Las discusiones de la Comisión Bipartita entre la Iglesia y los militares constituyen un aspecto hasta aquí ignorado por la historiografía, que Serbin pudo documentar gracias a los archivos del general Muricy, abiertos en 1992. Al mismo tiempo, ahora es posible ver bajo una nueva luz la época del presidente Medici (1969-1974).
“No éramos muchos los que trabajábamos sobre la Francia de Vichy durante la Segunda Guerra Mundial, y eso nos hacía sentir embarcados en una aventura y una misión”, recuerda
Henry Rousso al comienzo de
“La trayectoria de un historiador del tiempo presente, 1975-2000”. Pero resulta que, en esos mismos años setenta, Vichy reaparece en la primera plana de los medios y sacude a la opinión pública.
Procuré […] comprender qué significaba esa presencia, e intenté situarme como historiador y ciudadano frente a esas reapariciones permanentes del pasado. En el camino, la digresión se convirtió en el interrogante central: la supervivencia de Vichy en la conciencia francesa.
La historia política y económica del régimen de Vichy fue el terreno inicialmente desbrozado por el autor. Intrigado por la “presentificación” de Vichy luego de transcurridos cuarenta años, Rousso reorienta sus investigaciones hacia la memoria colectiva del acontecimiento. El hecho que suscita el interés del historiador cobra entonces un sentido amplio: incluye el período 1939-1945, así como las huellas de la Segunda Guerra Mundial, esto es, la historia de la memoria del conflicto, la evolución de sus recuerdos y representaciones a lo largo de varias décadas.

(Entradas del conjunto de datos)
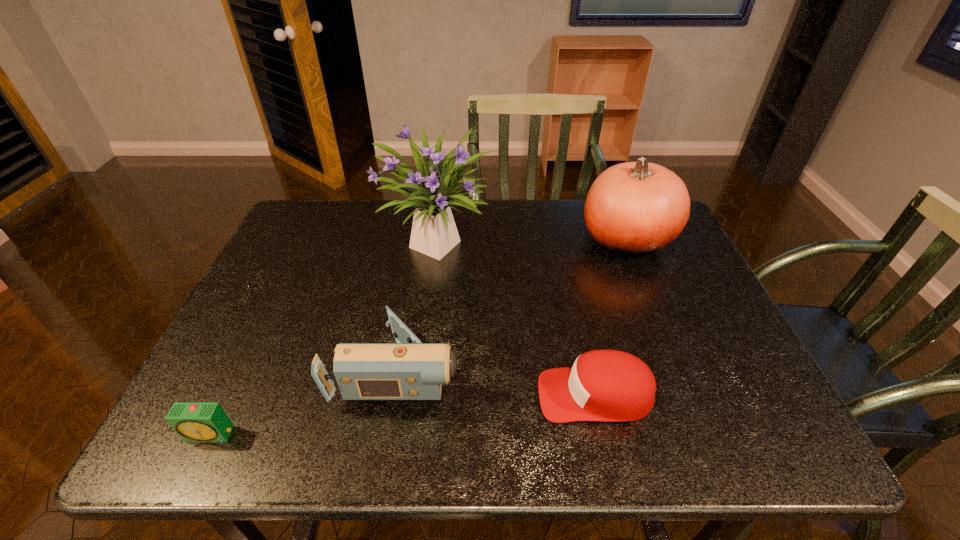
Where is `free point that satisfies the following two spatial constraints: 1. on the front-facing side of the baseball cap; 2. on the front-facing side of the alarm clock`? free point that satisfies the following two spatial constraints: 1. on the front-facing side of the baseball cap; 2. on the front-facing side of the alarm clock is located at coordinates (604, 434).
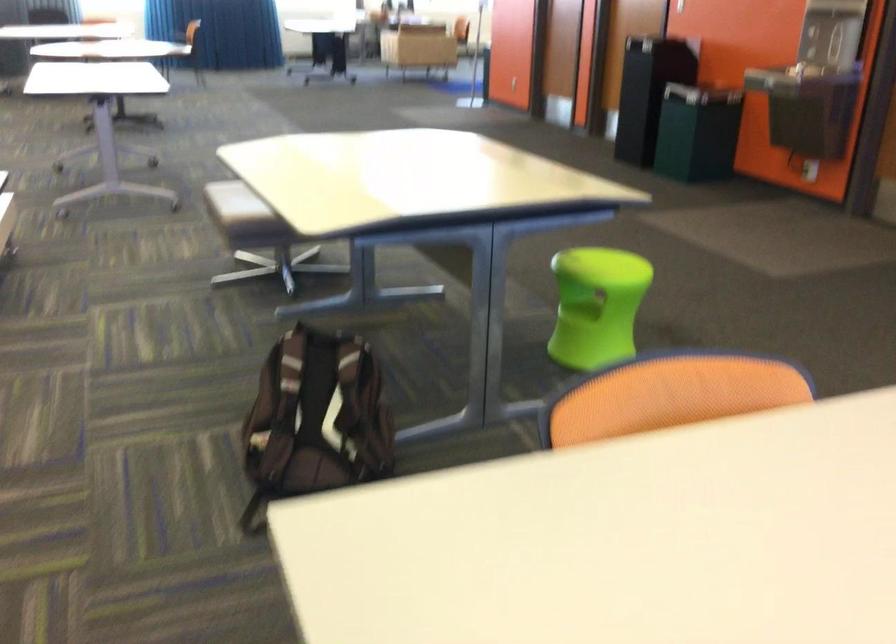
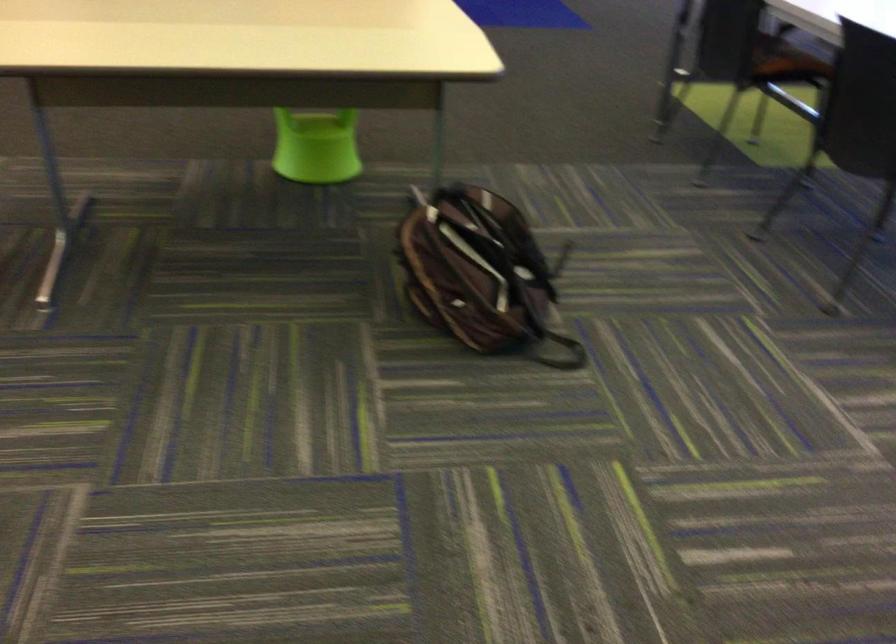
Where in the second image is the point corresponding to (x=280, y=193) from the first image?

(322, 67)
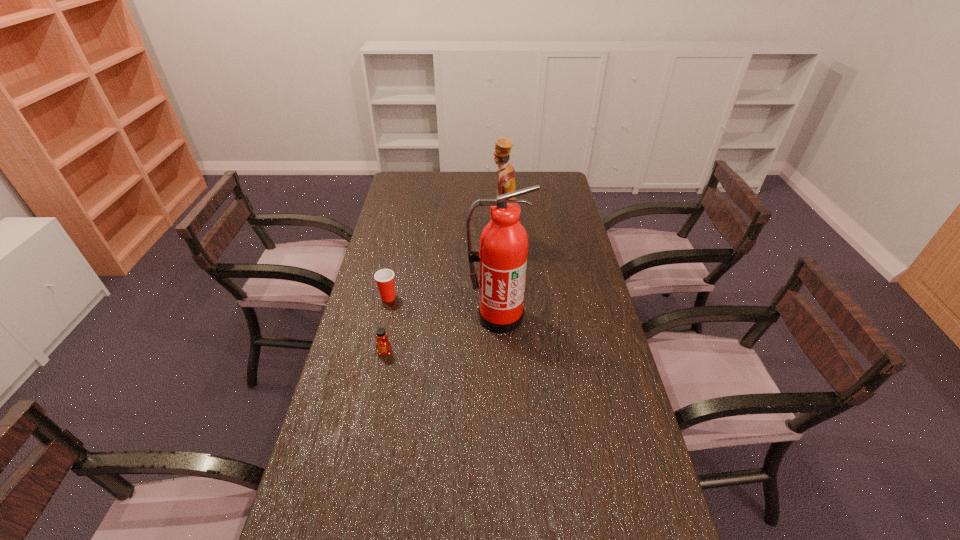
The image size is (960, 540). I want to click on Dixie cup that is at the left edge, so click(x=384, y=278).

This screenshot has height=540, width=960. I want to click on honey that is at the left edge, so click(383, 346).

This screenshot has width=960, height=540. Identify the location of vacant area at the far edge. (516, 178).

At what (x,y) coordinates should I click in order to perform the action: click on free space at the left edge of the desktop. Please return your answer as a coordinate pair (x, y). This screenshot has height=540, width=960. Looking at the image, I should click on (344, 348).

Locate an element on the screen. The height and width of the screenshot is (540, 960). vacant space at the right edge of the desktop is located at coordinates (586, 259).

The height and width of the screenshot is (540, 960). In order to click on vacant space at the far left corner in this screenshot , I will do `click(424, 180)`.

The height and width of the screenshot is (540, 960). What are the coordinates of `vacant space in between the Dixie cup and the fire extinguisher` in the screenshot? It's located at (x=444, y=307).

The width and height of the screenshot is (960, 540). In order to click on free space that is in between the Dixie cup and the nearest object in this screenshot , I will do `click(387, 325)`.

Locate an element on the screen. The image size is (960, 540). free point between the nearest object and the fire extinguisher is located at coordinates (442, 335).

Identify the location of vacant area between the farthest object and the nearest object. (444, 300).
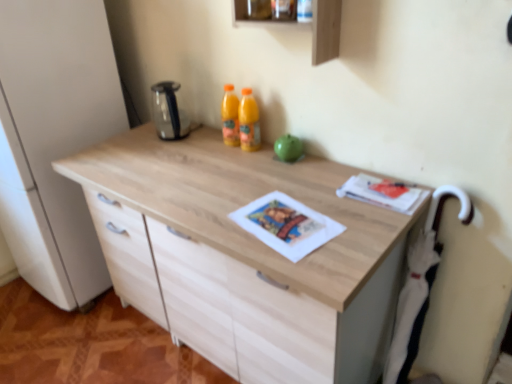
What do you see at coordinates (383, 193) in the screenshot? The height and width of the screenshot is (384, 512). I see `matte paper magazine at upper right` at bounding box center [383, 193].

What do you see at coordinates (298, 21) in the screenshot? I see `wooden shelf at upper center, the second shelf when ordered from top to bottom` at bounding box center [298, 21].

The width and height of the screenshot is (512, 384). I want to click on wooden frame at upper center, marked as the first shelf in a top-to-bottom arrangement, so pos(273,10).

Locate an element on the screen. This screenshot has height=384, width=512. stainless steel kettle at upper center is located at coordinates (168, 111).

Considering the sizes of objects wooden shelf at upper center, the second shelf when ordered from top to bottom, and wooden frame at upper center, marked as the first shelf in a top-to-bottom arrangement, in the image provided, who is smaller, wooden shelf at upper center, the second shelf when ordered from top to bottom, or wooden frame at upper center, marked as the first shelf in a top-to-bottom arrangement,?

With smaller size is wooden frame at upper center, marked as the first shelf in a top-to-bottom arrangement.

Does wooden shelf at upper center, the second shelf when ordered from top to bottom, come behind wooden frame at upper center, marked as the first shelf in a top-to-bottom arrangement?

No, it is in front of wooden frame at upper center, marked as the first shelf in a top-to-bottom arrangement.

Which point is more forward, (313, 27) or (283, 11)?

Point (313, 27)

Is wooden frame at upper center, positioned as the 2th shelf in bottom-to-top order, at the back of wooden shelf at upper center, acting as the 1th shelf starting from the bottom?

No.

Can you confirm if wooden shelf at upper center, acting as the 1th shelf starting from the bottom, is shorter than stainless steel kettle at upper center?

Indeed, wooden shelf at upper center, acting as the 1th shelf starting from the bottom, has a lesser height compared to stainless steel kettle at upper center.

In the scene shown: Which is in front, wooden shelf at upper center, acting as the 1th shelf starting from the bottom, or stainless steel kettle at upper center?

Positioned in front is wooden shelf at upper center, acting as the 1th shelf starting from the bottom.

Image resolution: width=512 pixels, height=384 pixels. What are the coordinates of `appliance that is under the wooden shelf at upper center, the second shelf when ordered from top to bottom (from a real-world perspective)` in the screenshot? It's located at (168, 111).

Looking at this image, which is correct: wooden shelf at upper center, acting as the 1th shelf starting from the bottom, is inside stainless steel kettle at upper center, or outside of it?

wooden shelf at upper center, acting as the 1th shelf starting from the bottom, is outside stainless steel kettle at upper center.

Is wooden shelf at upper center, the second shelf when ordered from top to bottom, in contact with matte paper magazine at upper right?

They are not placed beside each other.

Locate an element on the screen. This screenshot has width=512, height=384. magazine in front of the wooden shelf at upper center, acting as the 1th shelf starting from the bottom is located at coordinates click(x=383, y=193).

Is wooden shelf at upper center, acting as the 1th shelf starting from the bottom, shorter than matte paper magazine at upper right?

No, wooden shelf at upper center, acting as the 1th shelf starting from the bottom, is not shorter than matte paper magazine at upper right.

Between matte paper magazine at upper right and wooden frame at upper center, positioned as the 2th shelf in bottom-to-top order, which one appears on the left side from the viewer's perspective?

Positioned to the left is wooden frame at upper center, positioned as the 2th shelf in bottom-to-top order.

Choose the correct answer: Is matte paper magazine at upper right inside wooden frame at upper center, positioned as the 2th shelf in bottom-to-top order, or outside it?

matte paper magazine at upper right exists outside the volume of wooden frame at upper center, positioned as the 2th shelf in bottom-to-top order.

In the image, there is a wooden frame at upper center, positioned as the 2th shelf in bottom-to-top order. At what (x,y) coordinates should I click in order to perform the action: click on magazine below it (from the image's perspective). Please return your answer as a coordinate pair (x, y). The image size is (512, 384). Looking at the image, I should click on (383, 193).

Which of these two, matte paper magazine at upper right or wooden frame at upper center, positioned as the 2th shelf in bottom-to-top order, is thinner?

With smaller width is wooden frame at upper center, positioned as the 2th shelf in bottom-to-top order.

Can you confirm if matte paper magazine at upper right is bigger than stainless steel kettle at upper center?

Incorrect, matte paper magazine at upper right is not larger than stainless steel kettle at upper center.

Does matte paper magazine at upper right have a greater width compared to stainless steel kettle at upper center?

Correct, the width of matte paper magazine at upper right exceeds that of stainless steel kettle at upper center.

From the image's perspective, is matte paper magazine at upper right beneath stainless steel kettle at upper center?

Yes, from the image's perspective, matte paper magazine at upper right is below stainless steel kettle at upper center.

Which of these two, matte paper magazine at upper right or wooden shelf at upper center, the second shelf when ordered from top to bottom, is wider?

With larger width is matte paper magazine at upper right.

How different are the orientations of matte paper magazine at upper right and wooden shelf at upper center, acting as the 1th shelf starting from the bottom, in degrees?

The angle between the facing direction of matte paper magazine at upper right and the facing direction of wooden shelf at upper center, acting as the 1th shelf starting from the bottom, is 0.259 degrees.

From a real-world perspective, which shelf is the 1st one above the matte paper magazine at upper right? Please provide its 2D coordinates.

[(298, 21)]

Is wooden shelf at upper center, the second shelf when ordered from top to bottom, completely or partially inside matte paper magazine at upper right?

No, matte paper magazine at upper right does not contain wooden shelf at upper center, the second shelf when ordered from top to bottom.

In the image, is stainless steel kettle at upper center positioned in front of or behind wooden frame at upper center, marked as the first shelf in a top-to-bottom arrangement?

In the image, stainless steel kettle at upper center appears behind wooden frame at upper center, marked as the first shelf in a top-to-bottom arrangement.

Locate an element on the screen. This screenshot has height=384, width=512. appliance below the wooden frame at upper center, positioned as the 2th shelf in bottom-to-top order (from the image's perspective) is located at coordinates (168, 111).

Are stainless steel kettle at upper center and wooden frame at upper center, positioned as the 2th shelf in bottom-to-top order, located far from each other?

stainless steel kettle at upper center is actually quite close to wooden frame at upper center, positioned as the 2th shelf in bottom-to-top order.

Looking at the image, does stainless steel kettle at upper center seem bigger or smaller compared to wooden frame at upper center, marked as the first shelf in a top-to-bottom arrangement?

In the image, stainless steel kettle at upper center appears to be larger than wooden frame at upper center, marked as the first shelf in a top-to-bottom arrangement.

Where is `shelf that is on the left side of wooden shelf at upper center, the second shelf when ordered from top to bottom`? shelf that is on the left side of wooden shelf at upper center, the second shelf when ordered from top to bottom is located at coordinates (273, 10).

Locate an element on the screen. shelf that is the 2nd one when counting rightward from the stainless steel kettle at upper center is located at coordinates (298, 21).

When comparing their distances from stainless steel kettle at upper center, does wooden frame at upper center, marked as the first shelf in a top-to-bottom arrangement, or matte paper magazine at upper right seem further?

The object further to stainless steel kettle at upper center is matte paper magazine at upper right.

When comparing their distances from wooden shelf at upper center, acting as the 1th shelf starting from the bottom, does stainless steel kettle at upper center or matte paper magazine at upper right seem further?

stainless steel kettle at upper center is further to wooden shelf at upper center, acting as the 1th shelf starting from the bottom.

Considering their positions, is wooden shelf at upper center, acting as the 1th shelf starting from the bottom, positioned further to stainless steel kettle at upper center than wooden frame at upper center, marked as the first shelf in a top-to-bottom arrangement?

wooden shelf at upper center, acting as the 1th shelf starting from the bottom, is further to stainless steel kettle at upper center.

Looking at the image, which one is located further to wooden frame at upper center, marked as the first shelf in a top-to-bottom arrangement, matte paper magazine at upper right or wooden shelf at upper center, acting as the 1th shelf starting from the bottom?

matte paper magazine at upper right lies further to wooden frame at upper center, marked as the first shelf in a top-to-bottom arrangement, than the other object.

When comparing their distances from wooden shelf at upper center, the second shelf when ordered from top to bottom, does matte paper magazine at upper right or stainless steel kettle at upper center seem closer?

matte paper magazine at upper right is closer to wooden shelf at upper center, the second shelf when ordered from top to bottom.

Estimate the real-world distances between objects in this image. Which object is further from stainless steel kettle at upper center, wooden shelf at upper center, acting as the 1th shelf starting from the bottom, or matte paper magazine at upper right?

Among the two, matte paper magazine at upper right is located further to stainless steel kettle at upper center.

Looking at the image, which one is located closer to matte paper magazine at upper right, wooden frame at upper center, positioned as the 2th shelf in bottom-to-top order, or stainless steel kettle at upper center?

wooden frame at upper center, positioned as the 2th shelf in bottom-to-top order.

Estimate the real-world distances between objects in this image. Which object is further from stainless steel kettle at upper center, matte paper magazine at upper right or wooden shelf at upper center, the second shelf when ordered from top to bottom?

Based on the image, matte paper magazine at upper right appears to be further to stainless steel kettle at upper center.

You are a GUI agent. You are given a task and a screenshot of the screen. Output one action in this format:
    pyautogui.click(x=<x>, y=<y>)
    Task: Click on the shelf located between stainless steel kettle at upper center and wooden shelf at upper center, acting as the 1th shelf starting from the bottom, in the left-right direction
    
    Given the screenshot: What is the action you would take?
    pyautogui.click(x=273, y=10)

The image size is (512, 384). In order to click on shelf that lies between wooden frame at upper center, positioned as the 2th shelf in bottom-to-top order, and matte paper magazine at upper right from top to bottom in this screenshot , I will do `click(298, 21)`.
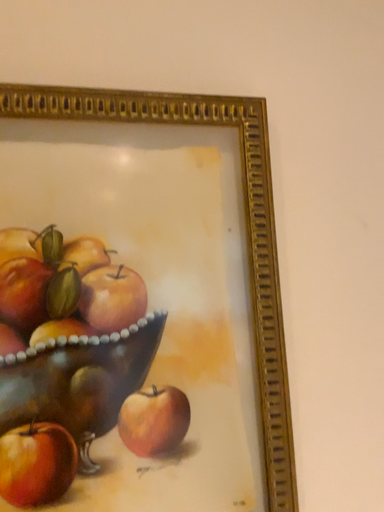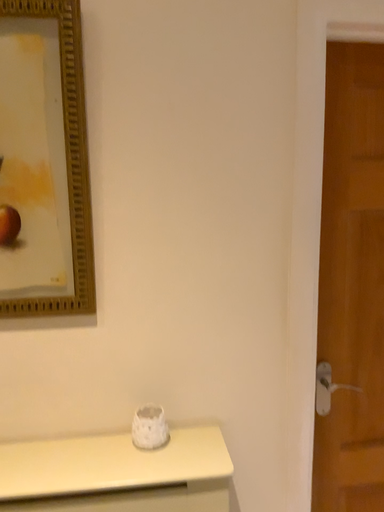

**Consigna:** Enumera todas las personas que el texto extraído menciona por su nombre. No hace falta consultar las filas.

**Respuesta:**
- Serbin
- el general Muricy
- el presidente Medici
- Henry Rousso